In 2008 and 2011, the ECB's mistake was not understanding that monetary policy would aggravate the ongoing financial crisis and, in any case, we were in a time of a squeeze in demand. Now there is a supply-side shock and international demand has been very strong since the exit from the pandemic. Inflation today is not a local phenomenon, but a global one. And the euro has depreciated significantly against the dollar, thus potentially contributing to higher inflation. Given that there is the risk  of expectations about inflation changing and wages starting going after prices, it is right to take away some of that expansionary push. Maybe it should have been done first. It is simply a matter of normalizing monetary policy.
Christian Lindner, the German finance minister, worries that the financial fragility of the most indebted European governments, Italy especially, is forcing the ECB to practice a more accommodating monetary policy than necessary. Is it a well-founded fear?
I think Lindner is right: there is no doubt that one of the reasons why the ECB is shy about reversing the monetary policy cycle is the fear of Italian public debt instability.
Don’t you find, however, that the European Union on the Ukrainian crisis has not shown the kind of cohesion and capacity for integration conversely seen during the pandemic? For example, joint purchasing of vaccines was decided in 2020, while today major EU countries compete against each other to import liquefied natural gas from around the world
What you say about energy policy is true, but in foreign and defense policy, many have been surprised by Europe's response and show of cohesion. The unity was greater than what could have been expected ex ante and Putin certainly expected. This is important, also because in the case of foreign and defense policy the EU has no specific competence and this makes it more difficult to give a compact European response. After all, the covid shock was uniform, very similar in all countries, while the current energy shock is more heterogeneous: Italy and Germany are more dependent from Russia on gas than many other countries. Also, other geographic aspects now matter more. For example, proximity to Africa in the past was considered a disadvantage for Italy, but now it makes it easier for the country to diversify energy supplies.
Do you believe that this geopolitical crisis, like the health crisis, will push the European Union towards greater integration?
The push towards political and institutional integration, all over the world, has always come from external common threats. The war is an opportunity to make progress in the European Union and it is possible that in the coming months we will make institutional reforms.

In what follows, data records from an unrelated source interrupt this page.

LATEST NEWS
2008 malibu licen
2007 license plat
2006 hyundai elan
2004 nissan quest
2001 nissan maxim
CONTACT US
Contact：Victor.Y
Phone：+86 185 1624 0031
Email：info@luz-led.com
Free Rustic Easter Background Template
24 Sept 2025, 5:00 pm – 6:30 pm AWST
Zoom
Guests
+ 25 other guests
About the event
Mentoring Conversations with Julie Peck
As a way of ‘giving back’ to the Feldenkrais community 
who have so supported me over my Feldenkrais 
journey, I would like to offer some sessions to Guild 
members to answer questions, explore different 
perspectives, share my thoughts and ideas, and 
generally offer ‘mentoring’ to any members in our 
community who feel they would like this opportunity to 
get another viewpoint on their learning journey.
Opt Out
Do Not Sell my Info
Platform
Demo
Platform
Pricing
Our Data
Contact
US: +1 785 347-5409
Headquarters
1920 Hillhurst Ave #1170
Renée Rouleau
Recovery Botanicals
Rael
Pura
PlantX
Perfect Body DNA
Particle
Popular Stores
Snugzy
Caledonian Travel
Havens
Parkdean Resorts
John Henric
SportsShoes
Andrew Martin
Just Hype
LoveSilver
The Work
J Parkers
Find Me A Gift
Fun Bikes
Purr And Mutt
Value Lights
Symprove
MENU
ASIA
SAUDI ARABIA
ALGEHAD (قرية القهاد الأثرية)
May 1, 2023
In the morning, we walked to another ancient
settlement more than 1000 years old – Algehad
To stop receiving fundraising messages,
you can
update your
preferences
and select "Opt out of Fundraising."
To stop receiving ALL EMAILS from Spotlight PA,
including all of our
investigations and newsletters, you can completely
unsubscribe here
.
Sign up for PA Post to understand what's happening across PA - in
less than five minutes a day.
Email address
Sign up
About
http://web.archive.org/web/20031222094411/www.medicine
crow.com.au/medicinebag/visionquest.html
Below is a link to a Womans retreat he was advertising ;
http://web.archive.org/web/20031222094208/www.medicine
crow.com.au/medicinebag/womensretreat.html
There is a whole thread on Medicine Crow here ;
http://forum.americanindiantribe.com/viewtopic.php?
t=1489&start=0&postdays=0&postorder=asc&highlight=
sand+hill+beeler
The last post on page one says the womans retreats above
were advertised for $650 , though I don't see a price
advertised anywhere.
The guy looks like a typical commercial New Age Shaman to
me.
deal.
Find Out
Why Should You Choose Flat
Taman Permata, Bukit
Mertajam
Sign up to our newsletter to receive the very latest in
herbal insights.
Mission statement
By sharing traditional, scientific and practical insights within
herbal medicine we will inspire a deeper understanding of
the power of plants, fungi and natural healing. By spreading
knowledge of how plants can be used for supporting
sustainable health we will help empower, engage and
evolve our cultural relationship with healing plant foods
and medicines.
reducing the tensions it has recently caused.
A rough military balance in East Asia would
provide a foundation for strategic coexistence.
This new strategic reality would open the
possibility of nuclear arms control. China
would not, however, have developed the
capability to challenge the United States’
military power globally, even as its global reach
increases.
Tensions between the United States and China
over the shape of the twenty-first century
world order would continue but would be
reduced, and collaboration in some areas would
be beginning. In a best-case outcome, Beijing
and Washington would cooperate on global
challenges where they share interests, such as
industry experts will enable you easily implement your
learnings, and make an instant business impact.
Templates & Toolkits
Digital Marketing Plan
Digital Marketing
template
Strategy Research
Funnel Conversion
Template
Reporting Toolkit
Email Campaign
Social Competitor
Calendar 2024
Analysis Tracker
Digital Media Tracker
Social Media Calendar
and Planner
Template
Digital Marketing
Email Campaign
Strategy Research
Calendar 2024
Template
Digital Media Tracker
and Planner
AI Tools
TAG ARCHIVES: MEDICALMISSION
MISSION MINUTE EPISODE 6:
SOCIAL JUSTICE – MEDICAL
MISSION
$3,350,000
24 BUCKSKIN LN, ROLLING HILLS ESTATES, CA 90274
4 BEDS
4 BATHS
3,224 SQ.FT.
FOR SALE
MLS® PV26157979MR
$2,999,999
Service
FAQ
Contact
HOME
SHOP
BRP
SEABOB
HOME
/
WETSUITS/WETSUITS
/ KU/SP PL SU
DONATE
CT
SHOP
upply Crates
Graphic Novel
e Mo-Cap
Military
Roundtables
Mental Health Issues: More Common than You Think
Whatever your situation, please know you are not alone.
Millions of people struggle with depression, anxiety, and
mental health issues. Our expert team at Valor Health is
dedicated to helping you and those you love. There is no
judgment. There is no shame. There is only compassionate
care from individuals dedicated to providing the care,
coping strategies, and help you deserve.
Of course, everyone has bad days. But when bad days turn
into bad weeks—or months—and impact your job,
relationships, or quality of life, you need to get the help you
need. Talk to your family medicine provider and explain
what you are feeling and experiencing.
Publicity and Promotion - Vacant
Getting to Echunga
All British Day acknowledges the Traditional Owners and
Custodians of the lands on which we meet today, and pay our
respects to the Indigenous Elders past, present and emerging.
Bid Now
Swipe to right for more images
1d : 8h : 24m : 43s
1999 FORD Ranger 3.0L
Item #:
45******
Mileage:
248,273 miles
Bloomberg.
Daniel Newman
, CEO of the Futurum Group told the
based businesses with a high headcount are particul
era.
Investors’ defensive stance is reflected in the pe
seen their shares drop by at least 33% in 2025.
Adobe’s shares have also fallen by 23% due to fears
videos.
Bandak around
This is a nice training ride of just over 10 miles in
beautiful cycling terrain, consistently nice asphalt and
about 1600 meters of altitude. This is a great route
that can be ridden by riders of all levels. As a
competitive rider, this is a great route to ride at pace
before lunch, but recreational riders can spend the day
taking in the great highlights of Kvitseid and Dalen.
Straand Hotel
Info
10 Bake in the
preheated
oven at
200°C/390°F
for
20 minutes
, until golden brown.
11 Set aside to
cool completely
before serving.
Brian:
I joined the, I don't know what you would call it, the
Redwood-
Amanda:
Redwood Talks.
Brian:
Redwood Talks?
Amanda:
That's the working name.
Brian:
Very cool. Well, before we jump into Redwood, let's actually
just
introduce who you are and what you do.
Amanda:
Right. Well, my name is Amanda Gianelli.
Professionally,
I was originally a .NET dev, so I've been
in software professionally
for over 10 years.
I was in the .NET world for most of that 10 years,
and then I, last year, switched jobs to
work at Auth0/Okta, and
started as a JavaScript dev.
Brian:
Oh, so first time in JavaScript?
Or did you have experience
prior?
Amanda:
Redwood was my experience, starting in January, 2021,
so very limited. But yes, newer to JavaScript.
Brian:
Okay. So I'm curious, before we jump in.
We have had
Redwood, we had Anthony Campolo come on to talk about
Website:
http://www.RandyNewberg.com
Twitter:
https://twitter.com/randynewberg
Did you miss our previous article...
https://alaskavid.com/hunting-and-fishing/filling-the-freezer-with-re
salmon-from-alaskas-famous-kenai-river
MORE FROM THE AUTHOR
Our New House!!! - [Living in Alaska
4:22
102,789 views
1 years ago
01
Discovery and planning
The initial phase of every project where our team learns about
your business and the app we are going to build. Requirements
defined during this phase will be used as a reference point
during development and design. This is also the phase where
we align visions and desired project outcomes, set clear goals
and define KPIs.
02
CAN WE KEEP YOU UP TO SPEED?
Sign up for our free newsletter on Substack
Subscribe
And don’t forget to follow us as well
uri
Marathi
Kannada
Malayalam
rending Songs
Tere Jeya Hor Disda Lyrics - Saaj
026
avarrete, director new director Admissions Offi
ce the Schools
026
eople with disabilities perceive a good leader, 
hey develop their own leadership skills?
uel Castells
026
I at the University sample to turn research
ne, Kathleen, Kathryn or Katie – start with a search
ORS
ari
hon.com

 Is public opinion in European countries ready?
On this issue, I conducted studies with Alberto Alesina and Francesco Trebbi a few years ago. Our conclusion was that perhaps we are exaggerating in perceiving Europe as a group of countries that have differing opinions and diverging interests. Within-country differences of opinion turn out to be of an order of magnitude higher than cross-country differences. Italy is full of internal heterogeneity, as are France and Germany. If we look at the opinions of citizens in European countries regarding political choices or cultural attitudes, there is enormous heterogeneity within countries, while national averages in opinion are very similar".
What do you mean?
Let's take two averagely representative citizens who belong to different countries and two citizens of the same country selected with the same criterion. Well, the fact that two citizens are from different countries increases the probability of disagreement of a factor between 5% and 10%. But disagreement between citizens is large within countries, where there are however adequate institutions to reach political compromises. The point, therefore, is not so much heterogeneity between EU countries, but the existence of institutions recognized as legitimate by all and suitable for striking a balance between political differences.